En todas sus intervenciones quiso dejar claro que sería el presidente de todos los portugueses porque, a pesar de sus convicciones socialistas, siempre ha sido un político del consenso. Fue una de las principales críticas que recibió dentro de su partido cuando asumió el liderazgo tras la dimisión de José Sócrates en 2011. Entonces, como líder de la oposición, hizo viable el presupuesto del Gobierno socialdemócrata en nombre del interés general y de la estabilidad del país.

Su campaña evitó siglas y símbolos partidistas y apostó por una imagen de presidente institucional, casi por encima de los bloques ideológicos, en un momento de fuerte polarización

Quizá por ese perfil más institucional que partidista fue derrotado internamente por António Costa en 2014, lo que le llevó a apartarse de la política activa. Durante años desapareció del foco público y, para muchos, era ya una figura del pasado. Sin embargo, esa ausencia terminó jugando a su favor: regresó sin desgaste, sin polémicas recientes y con una imagen de integridad y decencia.

Su principal fortaleza

Una década después, Seguro ha hecho de su «falta de carisma», defecto señalado por sus rivales, su principal fortaleza. No ha prometido grandes gestos ni revoluciones, sino estabilidad, moderación y distancia de los extremismos. En un país golpeado por crisis sucesivas –económica, pandemia, incendios y ahora el temporal–, ese discurso de contención democrática ha calado en los portugueses.
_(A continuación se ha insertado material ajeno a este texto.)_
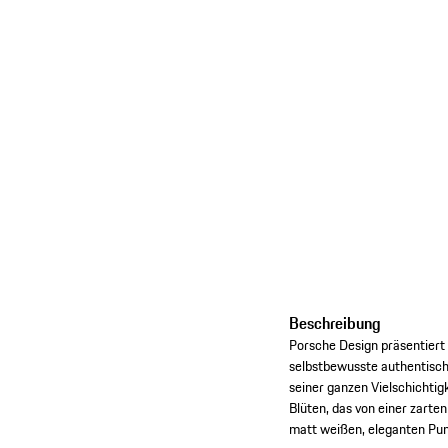
Beschreibung
Porsche Design präsentiert
selbstbewusste authentische
seiner ganzen Vielschichtig
Blüten, das von einer zarte
matt weißen, eleganten Pum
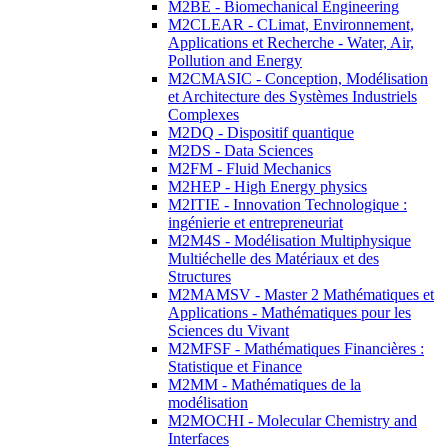
M2BE - Biomechanical Engineering
M2CLEAR - CLimat, Environnement,
Applications et Recherche - Water, Air,
Pollution and Energy
M2CMASIC - Conception, Modélisation
et Architecture des Systèmes Industriels
Complexes
M2DQ - Dispositif quantique
M2DS - Data Sciences
M2FM - Fluid Mechanics
M2HEP - High Energy physics
M2ITIE - Innovation Technologique :
ingénierie et entrepreneuriat
M2M4S - Modélisation Multiphysique
Multiéchelle des Matériaux et des
Structures
M2MAMSV - Master 2 Mathématiques et
Applications - Mathématiques pour les
Sciences du Vivant
M2MFSF - Mathématiques Financières :
Statistique et Finance
M2MM - Mathématiques de la
modélisation
M2MOCHI - Molecular Chemistry and
Interfaces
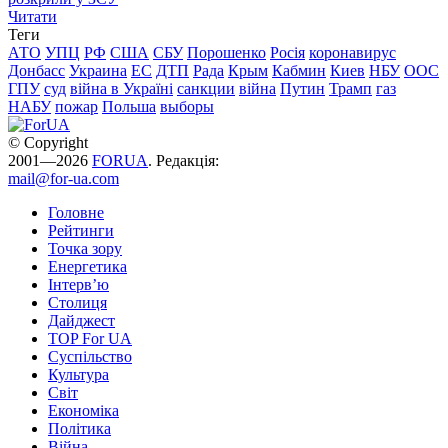
Читати
Теги
АТО
УПЦ
РФ
США
СБУ
Порошенко
Росія
коронавирус
Донбасс
Украина
ЕС
ДТП
Рада
Крым
Кабмин
Киев
НБУ
ООС
ГПУ
суд
війна в Україні
санкции
війна
Путин
Трамп
газ
НАБУ
пожар
Польша
выборы
© Copyright
2001—2026
FORUA
. Редакція:
mail@for-ua.com
Головне
Рейтинги
Точка зору
Енергетика
Інтерв’ю
Столиця
Дайджест
TOP For UA
Суспiльство
Культура
Світ
Економіка
Політика
Війна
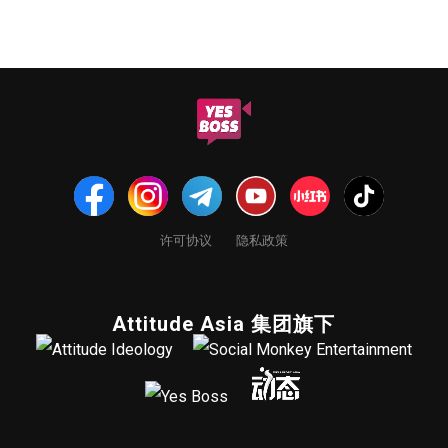
许可协议
隐私政策
Attitude Asia 集团旗下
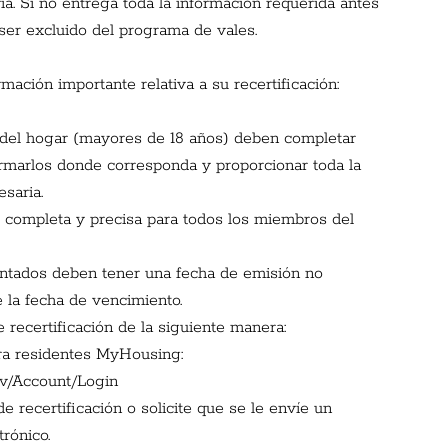
ia. Si no entrega toda la información requerida antes 
a ser excluido del programa de vales.
mación importante relativa a su recertificación:
del hogar (mayores de 18 años) deben completar 
firmarlos donde corresponda y proporcionar toda la 
saria.
 completa y precisa para todos los miembros del 
tados deben tener una fecha de emisión no 
e la fecha de vencimiento.
recertificación de la siguiente manera:
ara residentes MyHousing:
gov/Account/Login
 recertificación o solicite que se le envíe un 
rónico.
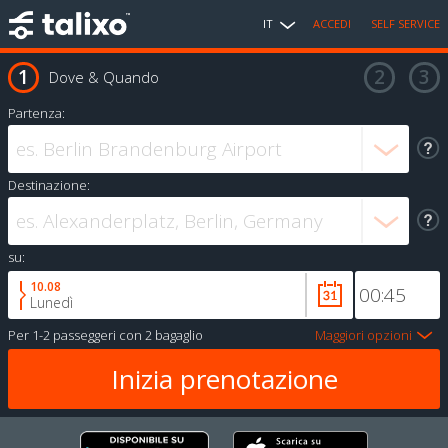
IT
ACCEDI
SELF SERVICE
Dove & Quando
Partenza:
Destinazione:
su:
10.08
Lunedì
Per
1-2 passeggeri
con
2 bagaglio
Maggiori opzioni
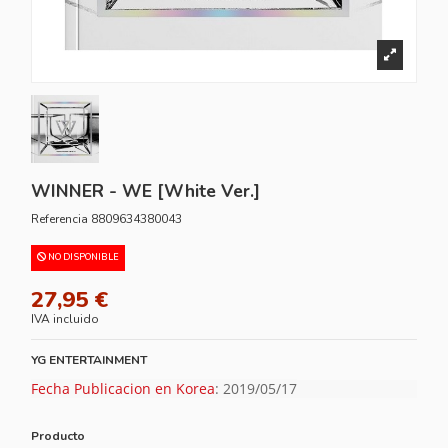
WINNER - WE [White Ver.]
Referencia
8809634380043
NO DISPONIBLE
27,95 €
IVA incluido
YG ENTERTAINMENT
Fecha Publicacion en Korea
: 2019/05/17
Producto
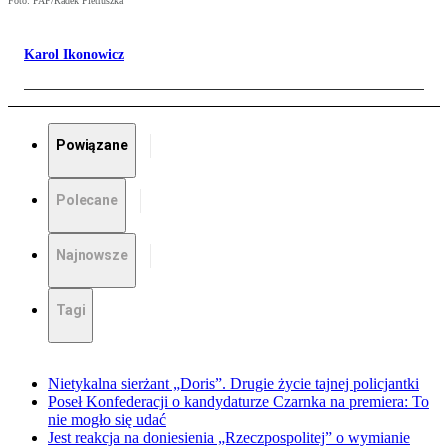
Foto: PAP/Radek Pietruszka
Karol Ikonowicz
Powiązane
Polecane
Najnowsze
Tagi
Nietykalna sierżant „Doris”. Drugie życie tajnej policjantki
Poseł Konfederacji o kandydaturze Czarnka na premiera: To
nie mogło się udać
Jest reakcja na doniesienia „Rzeczpospolitej” o wymianie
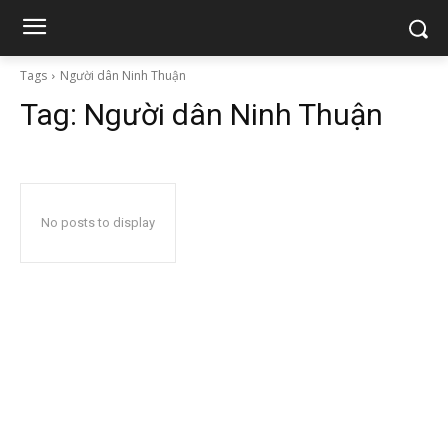
Tags
Người dân Ninh Thuận
Tag:
Người dân Ninh Thuận
No posts to display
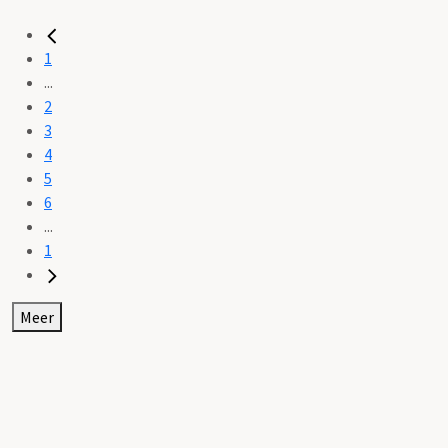
1
...
2
3
4
5
6
...
1
Meer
Acabó convenciendo su llamamiento a «votar en la opción moderada el domingo para no tener que lamentarlo el lunes». La candidatura de Ventura, con un discurso duro contra las instituciones, movilizó a un electorado moderado que quizá no se sentía plenamente identificado con Seguro, pero vio en él la única opción capaz de frenar el avance de la derecha radical. Aun así, Ventura sumó 400.000 votos más que en la primera vuelta.
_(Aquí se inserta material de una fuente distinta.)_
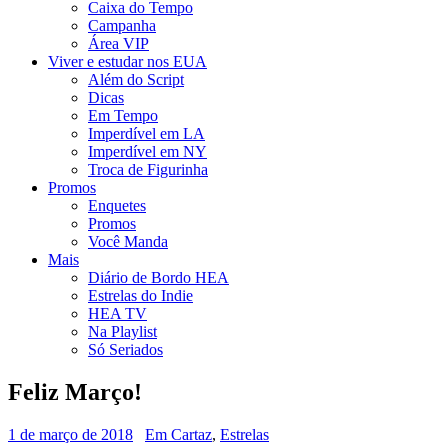
Caixa do Tempo
Campanha
Área VIP
Viver e estudar nos EUA
Além do Script
Dicas
Em Tempo
Imperdível em LA
Imperdível em NY
Troca de Figurinha
Promos
Enquetes
Promos
Você Manda
Mais
Diário de Bordo HEA
Estrelas do Indie
HEA TV
Na Playlist
Só Seriados
Feliz Março!
1 de março de 2018
Em Cartaz
,
Estrelas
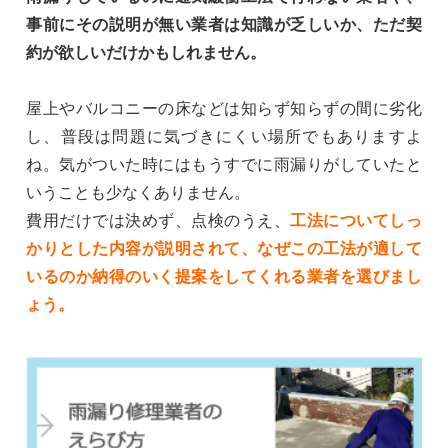
事前にその説明が無い業者は知識が乏しいか、ただ契
約が欲しいだけかもしれません。
屋上やバルコニーの床などは知らず知らずの間に劣化
し、普段は問題に気づきにくい場所でもありますよ
ね。気がついた時にはもうすでに雨漏りがしていたと
いうことも少なくありません。
費用だけでは決めず、点検のうえ、
工法についてしっ
かりとした内容が説明されて、なぜこの工法が適して
いるのか納得のいく提案をしてくれる業者を選びまし
ょう。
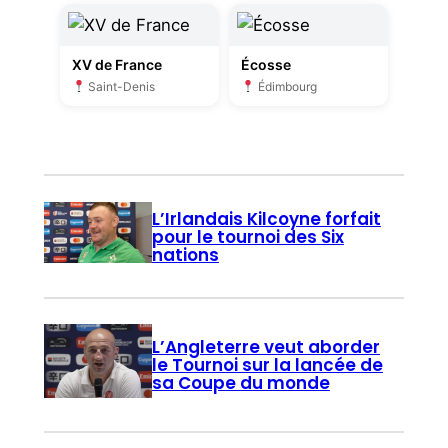
XV de France
Écosse
Saint-Denis
Édimbourg
L’Irlandais Kilcoyne forfait
pour le tournoi des Six
nations
L’Angleterre veut aborder
le Tournoi sur la lancée de
sa Coupe du monde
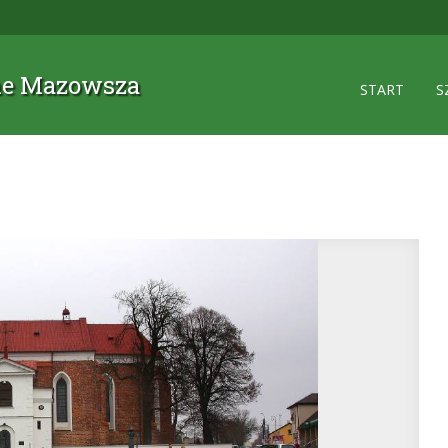
zne Mazowsza
START
S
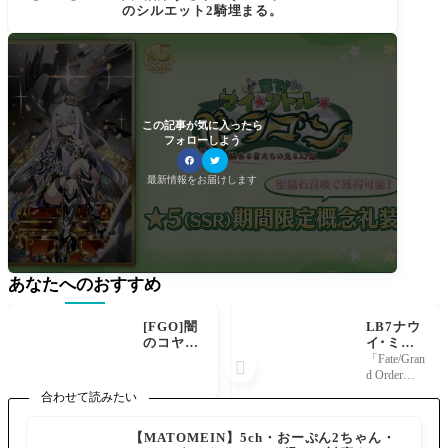
のシルエット2騎埋まる。
この記事が気に入ったら
フォローしよう
最新情報をお届けします
あなたへのおすすめ
[FGO]闇
LB7ナウ
のコヤン
イ･ミク
スカヤの
トランの
「Fate/Gran

宝具名、
新情報は
d Order」
ビースト
くるか？
第2部 第7
合わせて読みたい
IVの時と
スペシャ
章「Lostbel
名前は一
ルトーク
t No.7 黄金
【MATOMEIN】5ch・おーぷん2ちゃん・
緒だがエ
やスタッ
樹海紀行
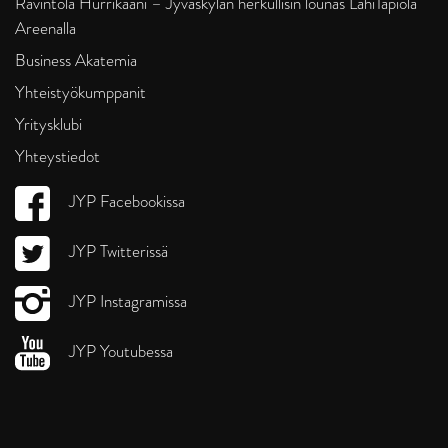
Ravintola Hurrikaani – Jyväskylän herkullisin lounas LähiTapiola
Areenalla
Business Akatemia
Yhteistyökumppanit
Yritysklubi
Yhteystiedot
JYP Facebookissa
JYP Twitterissä
JYP Instagramissa
JYP Youtubessa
En Portugal, el papel del presidente es principalmente representativo, pero conserva herramientas clave como vetar leyes o disolver el Parlamento, algo que no entra en los planes inmediatos de Seguro. Durante esta larga campaña, ha sabido ganarse la confianza de los portugueses al dejar claro que vigilará al Ejecutivo conservador de Luís Montenegro para que cumpla lo prometido, sin bloquear la gobernabilidad. En su primer discurso tras la victoria insistió en esa idea: no será por él que caiga el primer ministro Montenegro, que gobierna en minoría.

Entre el discurso antisistema, los mensajes populistas y el ruido político de André Ventura, los portugueses han preferido un perfil moderado, más árbitro que protagonista. En su último discurso antes de las elecciones, su antecesor, Marcelo Rebelo de Sousa, reconoció que Seguro lo tendrá más difícil que él porque el momento actual es más exigente que cuando asumió el cargo hace diez años. El próximo presidente tendrá que demostrar que ese equilibrio entre convicciones socialistas e independencia institucional no fue solo una estrategia electoral, sino la forma de ejercer la Presidencia que esperan los portugueses. No lo han elegido por ser un político de izquierdas, sino por ser una garantía de estabilidad y moderación frente al avance de la extrema derecha.